**HOW TO COMPLETE THIS TASK**
Exactly as they appear, write the lines from the one containing "wall art: none [121,200,210,304]" to the final line of the entries, leaving pictures out.

══ DATA LISTING ══

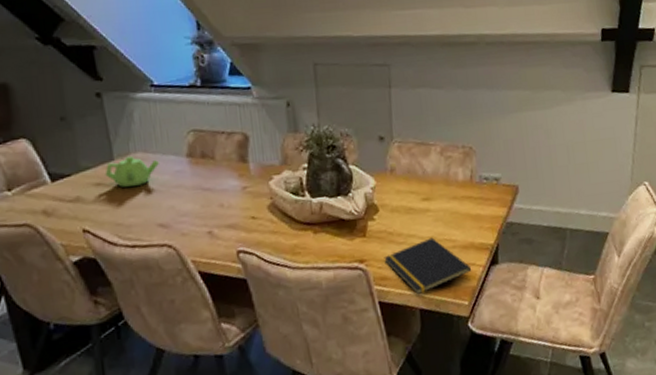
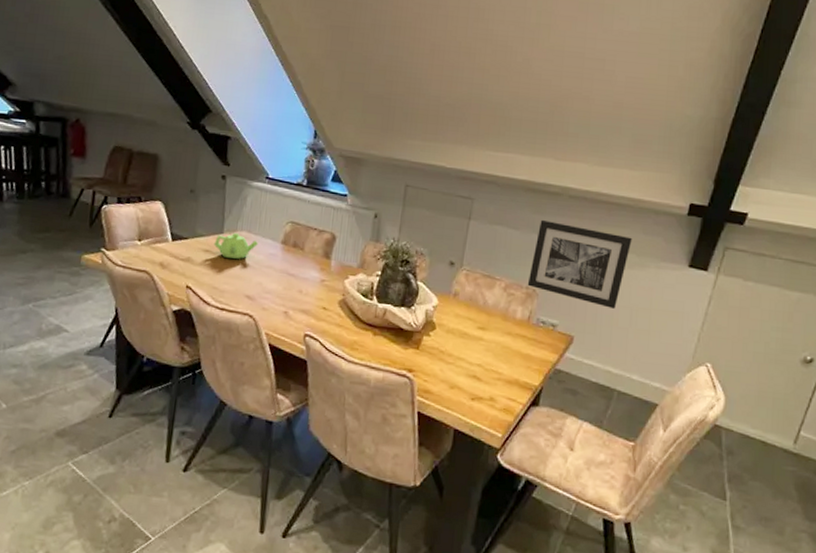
notepad: present [384,237,472,295] -> none [431,365,512,416]
wall art: none [462,72,555,150] -> present [527,219,632,309]

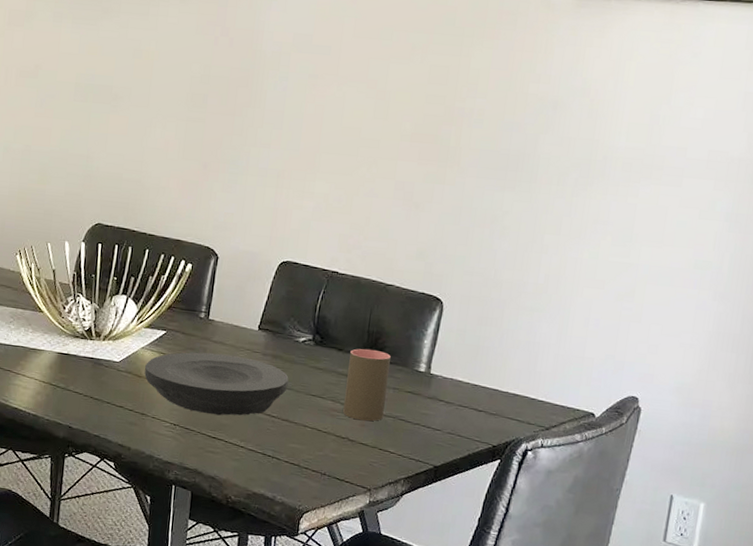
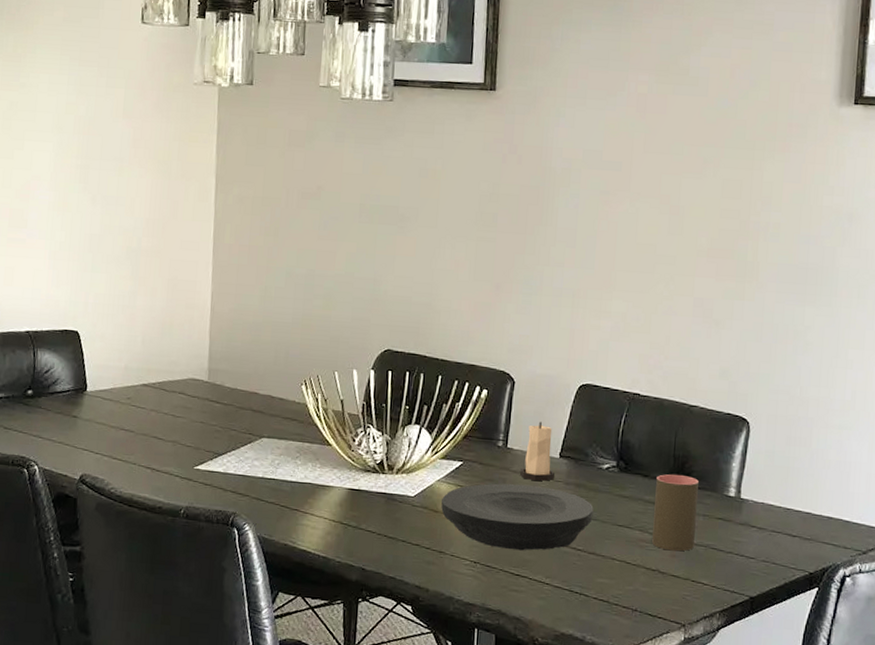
candle: none [219,295,254,352] -> present [519,421,555,481]

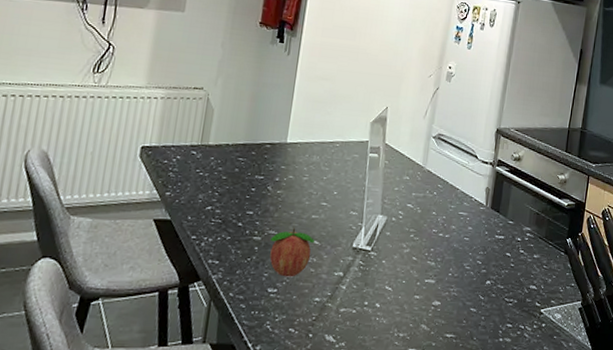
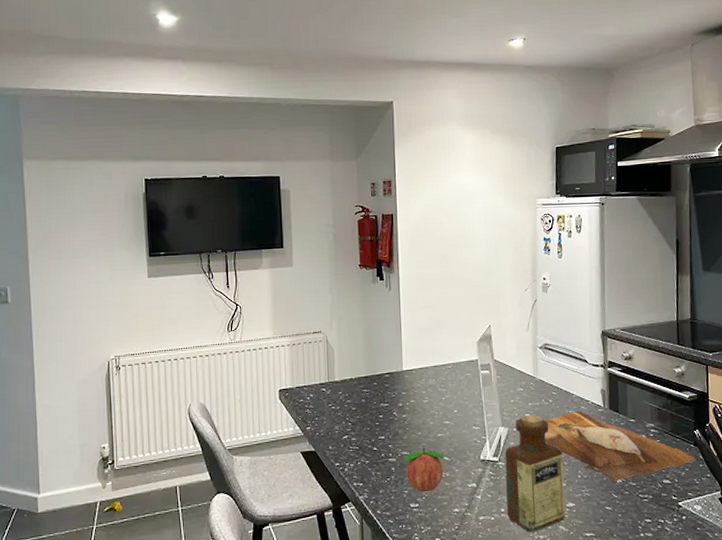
bottle: none [369,205,438,329] -> present [504,414,565,532]
cutting board: none [422,206,563,283] -> present [545,410,695,481]

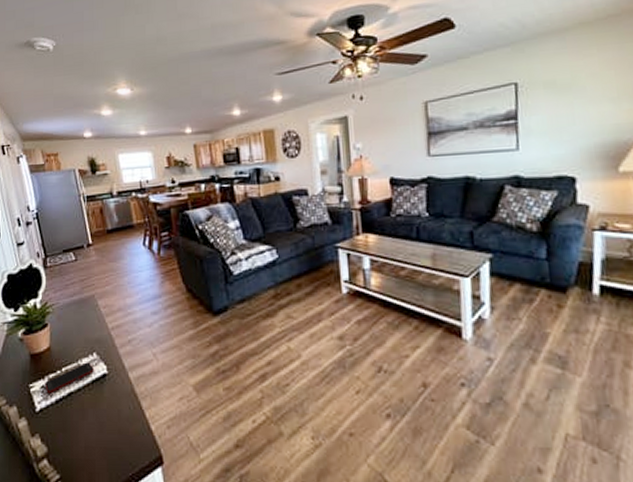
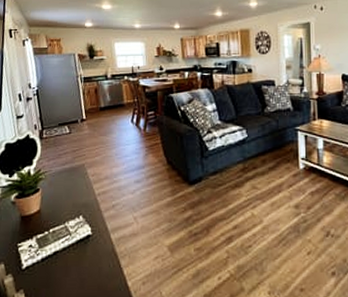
cell phone: present [44,362,94,394] -> none [31,224,79,253]

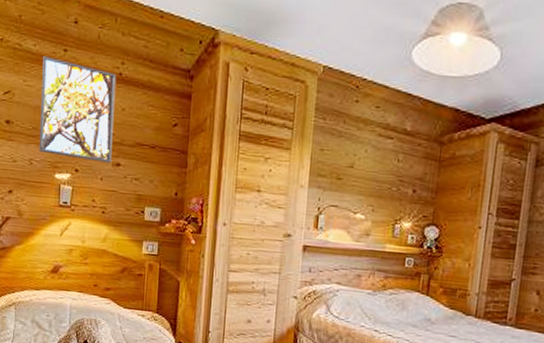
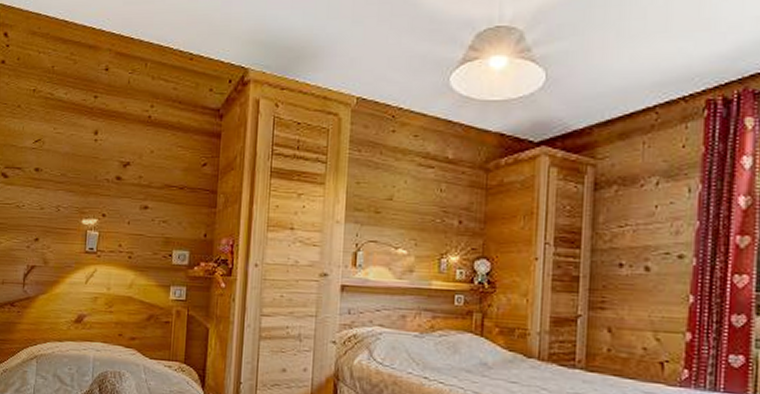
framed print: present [39,56,117,163] -> none [66,104,146,206]

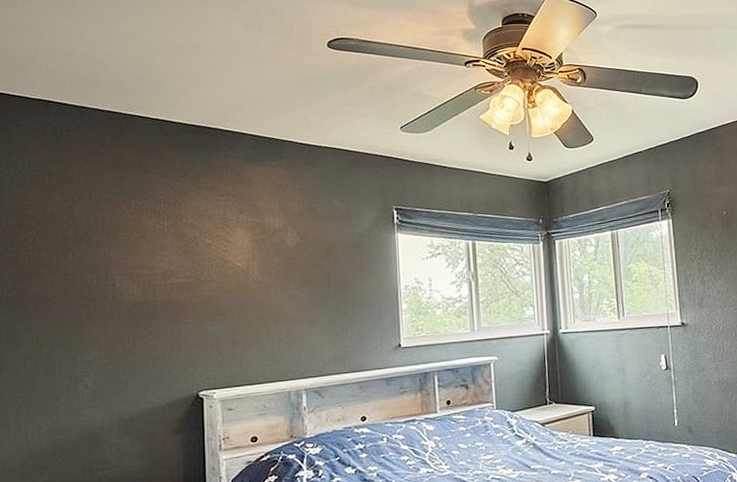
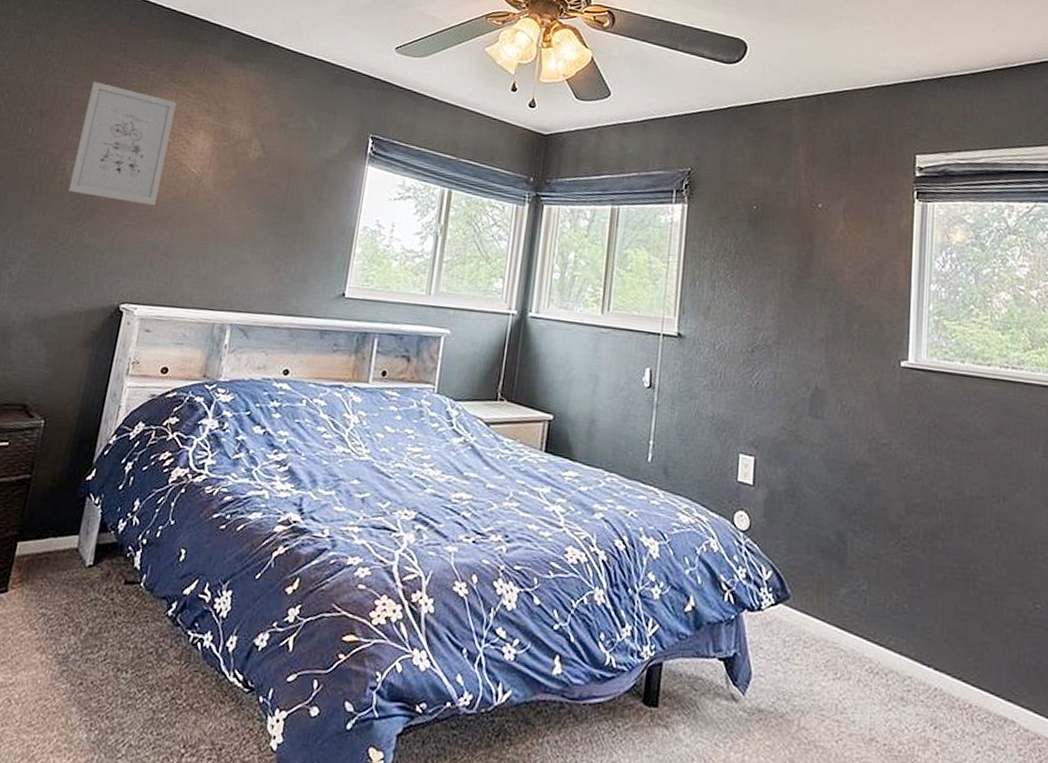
wall art: none [121,200,210,304] -> present [68,81,177,206]

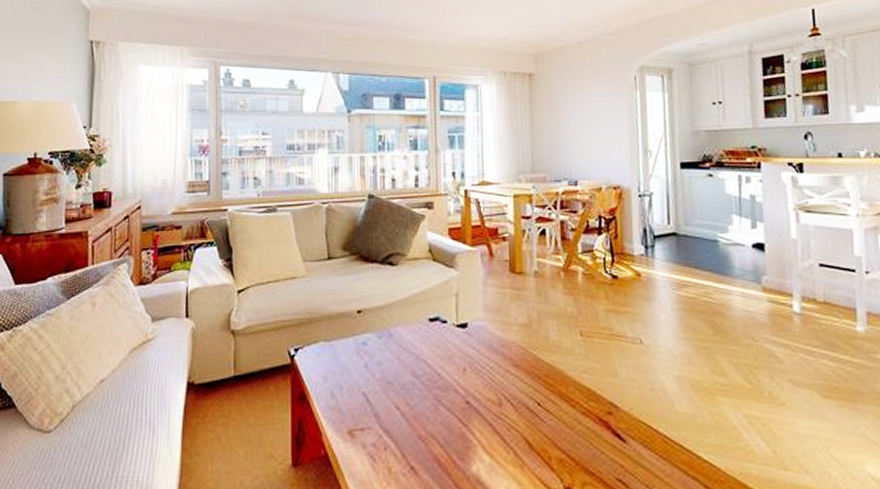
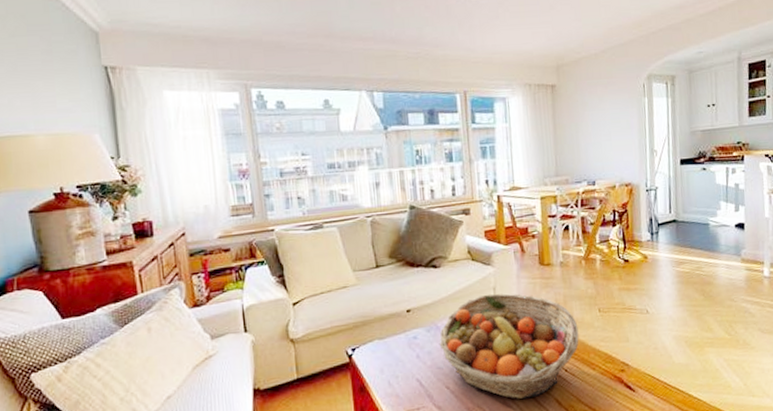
fruit basket: none [390,301,556,434] -> present [439,293,579,399]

═══

**RESPONSE**
wall art: none [121,200,210,304] -> present [68,81,177,206]

fruit basket: none [390,301,556,434] -> present [439,293,579,399]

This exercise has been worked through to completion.